Voici une sélection de sujets que nous avons évalués :
1. Truthfulness in Latent Knowledge
2. Justice dataset with GPT-3
3. Study of the biases of a generative model through the example of a face inpainting model
4. Transférabilité via des métriques perceptuelles
5. Adversarial Attacks and Defends on MNIST
6. Racial bias when inpainting faces with CelebA denoising diffusion probabilistic models
7. Comparison of the robustness to adversarial SOTA DL audio compression
8. Foundation models and the AI act
9. Man is to Computer Programmer as Woman is to Homemaker? Debiasing Word Embeddings
Nous voulons mettre en valeur l’un des rapports, qui présente un travail très élégant en interprétabilité des GPTs.
Truthfulness in Latent Knowledge
de Stanislas Dozias & Sébastien Meyer
Abstract:
In their 2022 paper, Burns et al. introduce the Contrast-Consistent Search (CCS) model [1]. This model works in an unsupervised fashion by learning a consistent and confident mapping from the hidden states of a language model to a tuple of probabilities, as shown in Figure 1. This mapping can be used to perform binary classification for classes such as: True/False, positive/negative, duplicates/not duplicates, etc. It achieves better results than other unsupervised techniques such as zero-shot classification [5], however it still underperforms logistic regression in the supervised setting [1]. To go beyond this paper, we propose two ideas. The first consists in finding and analyzing the direction of truthfulness within the hidden states and making a projection on it. We introduce a method called Mean Direction Projection (MDP).

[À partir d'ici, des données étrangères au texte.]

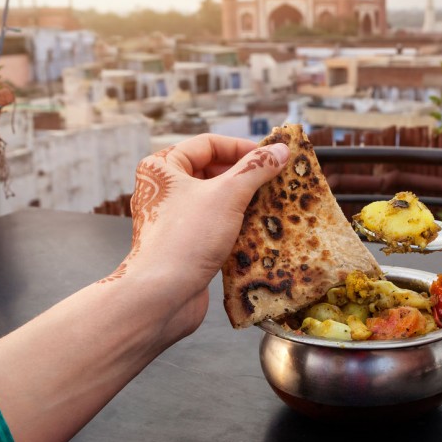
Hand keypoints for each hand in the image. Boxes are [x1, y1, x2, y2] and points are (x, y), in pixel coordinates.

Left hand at [101, 134, 289, 339]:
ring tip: (272, 203)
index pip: (208, 144)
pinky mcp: (186, 244)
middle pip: (212, 171)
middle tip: (275, 180)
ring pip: (216, 200)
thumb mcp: (227, 195)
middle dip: (245, 176)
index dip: (241, 148)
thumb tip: (279, 150)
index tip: (270, 157)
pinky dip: (237, 225)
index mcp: (163, 168)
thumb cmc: (185, 240)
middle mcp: (165, 190)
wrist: (162, 296)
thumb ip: (256, 169)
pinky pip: (216, 225)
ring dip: (244, 201)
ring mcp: (175, 219)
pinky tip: (259, 229)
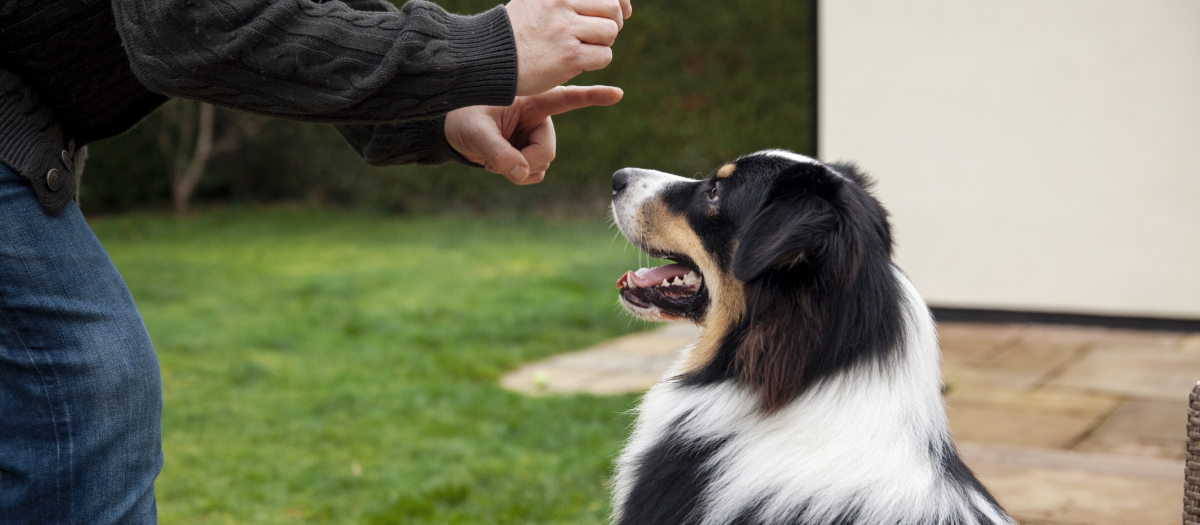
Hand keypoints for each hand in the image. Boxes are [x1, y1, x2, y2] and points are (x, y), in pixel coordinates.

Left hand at [445, 85, 623, 183]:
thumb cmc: (461, 119)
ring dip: (519, 170)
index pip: (566, 98)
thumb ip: (497, 153)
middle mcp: (538, 118)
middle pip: (547, 151)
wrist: (450, 133)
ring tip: (492, 159)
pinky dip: (517, 175)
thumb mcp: (474, 132)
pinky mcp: (528, 153)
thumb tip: (521, 174)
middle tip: (497, 164)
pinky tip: (498, 165)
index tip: (618, 94)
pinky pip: (534, 173)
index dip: (592, 96)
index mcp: (531, 100)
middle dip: (526, 163)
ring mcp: (534, 137)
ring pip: (542, 165)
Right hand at [505, 0, 632, 95]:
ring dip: (603, 43)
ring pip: (610, 32)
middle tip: (600, 34)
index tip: (623, 11)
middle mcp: (561, 3)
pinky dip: (596, 61)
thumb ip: (568, 0)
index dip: (620, 1)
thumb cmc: (518, 29)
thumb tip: (619, 3)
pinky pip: (604, 56)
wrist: (491, 56)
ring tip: (584, 47)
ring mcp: (564, 29)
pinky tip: (577, 62)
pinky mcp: (568, 56)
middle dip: (614, 23)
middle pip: (612, 8)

Recall from [1] that the questions qi are fed to the language model in two different options, one being x+
for a positive answer and the other being x- for a negative answer. Our method consists in taking the mean of the differences between the hidden states corresponding to the positive answers φ(x+) and negative answers φ(x-), multiplying each difference by yi being +1 if the true answer is positive and -1 if the true answer is negative. We applied our method to three different datasets and we compared it with the direction found by CCS. Finally, we applied both our model and CCS to the Moral Uncertainty Research Competition dataset.